"Don't you even care about me?" she cried.
I was trying to pull the asparagus from the Instant Pot as the timer on the oven indicated the bacon was done. Brad was just outside the kitchen glass door grilling the chicken. She was ravaging through the drawer right underneath the instant pot.
I roared, "Get out of the way!" I was trying to put yet another dinner together that everyone would eat. She huffed and puffed a little louder, "Why don't we have any balloons. Do you want me to fail?"
In that moment I didn't care. I had one focus, it was to get another meal on the table. Instead of sweet motherly care I had a wild look of determination in my eye. I flipped the grilled cheese sandwiches on the electric skillet as I tried to say in a calmer voice, "Can we please look for a possible random balloon after I get done preparing dinner?"
Undeterred she continued to shuffle through the drawer as the asparagus started getting soft and limp in the hot water. She grumbled about how unfair life was not having parents that were organized enough to locate a balloon on demand for her project. This project I had just learned about five minutes ago.
Life is unfair.
It is unfair for her. It is unfair for me. It is unfair for our sweet little two year-old that has to hear the run around our fights cause almost every night at meal time.

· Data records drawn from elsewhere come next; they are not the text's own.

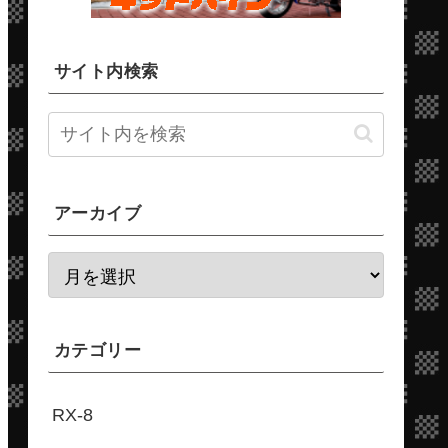
サイト内検索
アーカイブ
カテゴリー
RX-8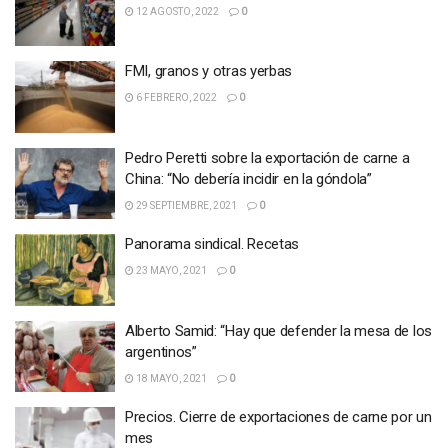
12 AGOSTO, 2022
0
FMI, granos y otras yerbas
6 FEBRERO, 2022
0
Pedro Peretti sobre la exportación de carne a
China: “No debería incidir en la góndola”
29 SEPTIEMBRE, 2021
0
Panorama sindical. Recetas
23 MAYO, 2021
0
Alberto Samid: “Hay que defender la mesa de los
argentinos”
18 MAYO, 2021
0
Precios. Cierre de exportaciones de carne por un
mes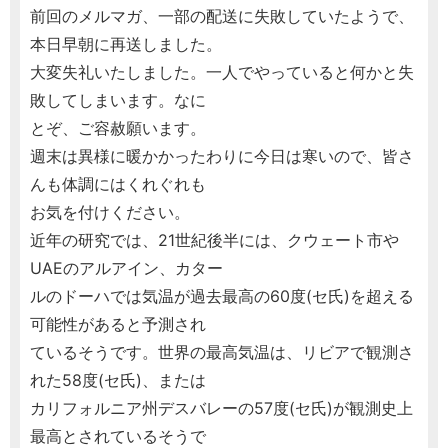
前回のメルマガ、一部の配送に失敗していたようで、
本日早朝に再送しました。
大変失礼いたしました。一人でやっていると何かと失
敗してしまいます。なに
とぞ、ご容赦願います。
週末は異様に暖かかったわりに今日は寒いので、皆さ
んも体調にはくれぐれも
お気を付けください。
近年の研究では、21世紀後半には、クウェート市や
UAEのアルアイン、カター
ルのドーハでは気温が過去最高の60度(セ氏)を超える
可能性があると予測され
ているそうです。世界の最高気温は、リビアで観測さ
れた58度(セ氏)、または
カリフォルニア州デスバレーの57度(セ氏)が観測史上
最高とされているそうで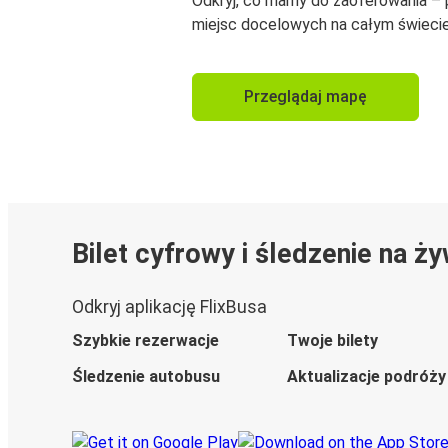
Odkryj, co mamy do zaoferowania –
miejsc docelowych na całym świecie
Przeglądaj mapę
Bilet cyfrowy i śledzenie na ż
Odkryj aplikację FlixBusa
Szybkie rezerwacje
Twoje bilety
Śledzenie autobusu
Aktualizacje podróży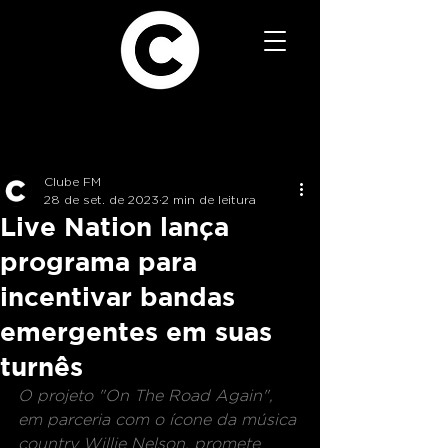
Clube FM
28 de set. de 2023
2 min de leitura
Live Nation lança
programa para
incentivar bandas
emergentes em suas
turnês
O projeto "On The Road Again", 
em parceria com o ícone da música 
country Willie Nelson, promete 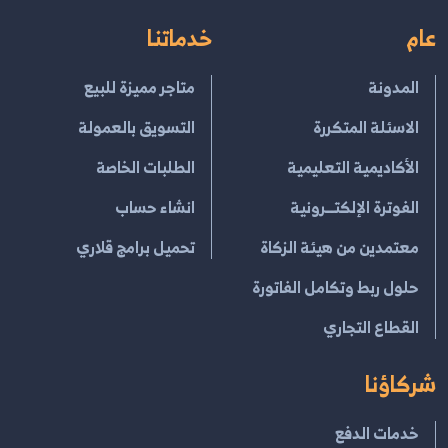
عام
خدماتنا
المدونة
متاجر مميزة للبيع
الاسئلة المتكررة
التسويق بالعمولة
الأكاديمية التعليمية
الطلبات الخاصة
الفوترة الإلكتــرونية
انشاء حساب
معتمدين من هيئة الزكاة
تحميل برامج قلاري
حلول ربط وتكامل الفاتورة
القطاع التجاري
شركاؤنا
خدمات الدفع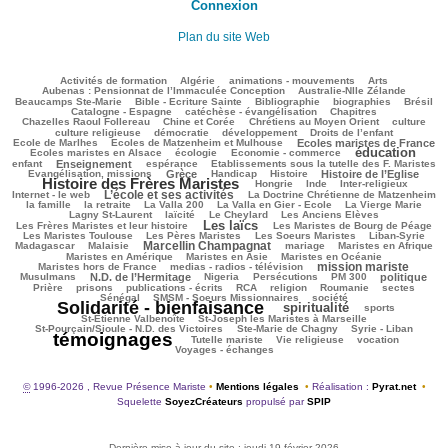
Connexion
Plan du site Web
144/3489
127/3489
176/3489
301/3489
110/3489
Activités de formation
Algérie
animations - mouvements
Arts
41/3489
94/3489
Aubenas : Pensionnat de l’Immaculée Conception
Australie-Nlle Zélande
736/3489
76/3489
623/3489
177/3489
729/3489
Beaucamps Ste-Marie
Bible - Ecriture Sainte
Bibliographie
biographies
Brésil
599/3489
172/3489
217/3489
Catalogne - Espagne
catéchèse - évangélisation
Chapitres
128/3489
242/3489
473/3489
36/3489
Chazelles Raoul Follereau
Chine et Corée
Chrétiens au Moyen Orient
culture
132/3489
96/3489
174/3489
21/3489
culture religieuse
démocratie
développement
Droits de l’enfant
168/3489
864/3489
221/3489
Ecole de Marlhes
Ecoles de Matzenheim et Mulhouse
Ecoles maristes de France
éducation
554/3489
151/3489
1868/3489
151/3489
Ecoles maristes en Alsace
écologie
Economie - commerce
989/3489
261/3489
65/3489
280/3489
enfant
Enseignement
espérance
Etablissements sous la tutelle des F. Maristes
760/3489
114/3489
337/3489
781/3489
2335/3489
Evangélisation, missions
Grèce
Handicap
Histoire
Histoire de l’Eglise
Histoire des Frères Maristes
126/3489
15/3489
175/3489
319/3489
Hongrie
Inde
Inter-religieux
L’école et ses activités
1270/3489
50/3489
428/3489
Internet - le web
La Doctrine Chrétienne de Matzenheim
143/3489
71/3489
78/3489
681/3489
476/3489
la famille
la retraite
La Valla 200
La Valla en Gier - Ecole
La Vierge Marie
306/3489
183/3489
81/3489
123/3489
Lagny St-Laurent
laïcité
Le Cheylard
Les Anciens Elèves
Les laïcs
1582/3489
583/3489
344/3489
Les Frères Maristes et leur histoire
Les Maristes de Bourg de Péage
552/3489
356/3489
137/3489
153/3489
Les Maristes Toulouse
Les Pères Maristes
Les Soeurs Maristes
Liban-Syrie
Marcellin Champagnat
44/3489
1313/3489
50/3489
280/3489
265/3489
Madagascar
Malaisie
mariage
Maristes en Afrique
327/3489
108/3489
451/3489
Maristes en Amérique
Maristes en Asie
Maristes en Océanie
mission mariste
316/3489
1262/3489
122/3489
Maristes hors de France
medias - radios - télévision
954/3489
51/3489
219/3489
209/3489
832/3489
218/3489
Musulmans
N.D. de l’Hermitage
Nigeria
Persécutions
PM 300
politique
164/3489
326/3489
196/3489
286/3489
74/3489
34/3489
58/3489
Prière
prisons
publications - écrits
RCA
religion
Roumanie
sectes
310/3489
397/3489
3087/3489
Sénégal
SMSM - Soeurs Missionnaires
société
Solidarité - bienfaisance
spiritualité
1677/3489
325/3489
220/3489
sports
74/3489
195/3489
St-Etienne Valbenoîte
St-Joseph les Maristes à Marseille
68/3489
37/3489
3489/3489
St-Pourçain/Sioule - N.D. des Victoires
Ste-Marie de Chagny
Syrie - Liban
témoignages
219/3489
174/3489
748/3489
660/3489
Tutelle mariste
Vie religieuse
vocation
Voyages - échanges
©
1996-2026 , Revue Présence Mariste
•
Mentions légales
•
Réalisation :
Pyrat.net
•
Squelette
SoyezCréateurs
propulsé par
SPIP
Dernière mise à jour du site : jeudi 19 février 2026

Expectations are dashed daily in this family life.
At the dinner table Judah drank his "pink" lemonade. Swishing it around in his mouth he spit it back out in his cup. His eyes began to light up at the discovery of a new game. As he repeated the drink, swish, spit routine his sisters complained. He was being so disgusting they thought. As a lesson, the Balloon Complainer dropped a goldfish cracker in his lemonade. She smirked, feeling as if she was dealing out justice. Brad spoke up, "don't do that, you are teaching him to play with his food."
Sure enough he instantly added two goldfish to his glass of back-washed pink lemonade. Another argument was breaking out spontaneously when Judah's little hand dropped a little fish shaped cracker into the pitcher of pink powdered drink. Fishing it out quickly, I instinctively threw it, hitting the Balloon rights activist/ brother disciplinarian in the face. She looked at me in stunned silence, everyone stopped talking, as the goldfish bounced off her forehead landing on her plate.
"Mom! how could you?"
How could I? From my point of view this Little Darling had become a pain in my back side and I had no grace, no mercy, and for a moment no maturity in dealing with her.
After another verbally shower of words I put on my walking shoes. The other sister followed suit. Brad and Judah got dressed to go too. We were almost out the door when the Goldfish assaulted daughter poked her head through the door to the garage.
"Can I go?"
Everything within me wanted to yell, "NO!" but the mother's heart, the part of me that labored to get this precious child into the world, spoke up, "Sure, get your shoes and hurry the sun will be going down soon."
The quieter sister mumbled something about life not being fair as I climbed into the back of the van so the Humbled sister could take the front seat.
In a few minutes we were walking and laughing together on the nature trail. The girl's chatter sang out over the green grass and budding trees. As our feet walked along the black top trail I looked out over the rolling hills of prairie grass. The sky was pink and purple now with the orange gleam of the setting sun. We had forgotten the fight that was so heated only fifteen minutes before as the topics of boy bands and favorite Netflix series were discussed. I realized, in that brief moment, I was blessed to have these little women in my life.
The word count of that conversation was well over 10,000. My ears felt exhausted by the time we got back to the van, but my heart felt merry again. This quarantine has created many scuffles, but we are learning to walk off our anger. We are learning to get over each other's faults.
I realize as my children grow that I am always wishfully thinking I will be a fair mother. That I will be Cool, calm, and collected. That I will some how be a walking Proverb and my children will want to respect my space, value my time, and listen to me when I need a moment of peace and quiet.
Life is not fair. And I must confess neither am I. But that is why this family practices the simple phrase "I am sorry" daily and sometimes hourly.
She got her balloon and was able to finish her project. The world didn't crumble and we forgave each other for the goldfish catastrophe. The sun went down. We all went to bed finishing one day, and looking forward to the next.
Thank you for being so real!!! You make me laugh and cry! Isn't that what a good writer is supposed to do?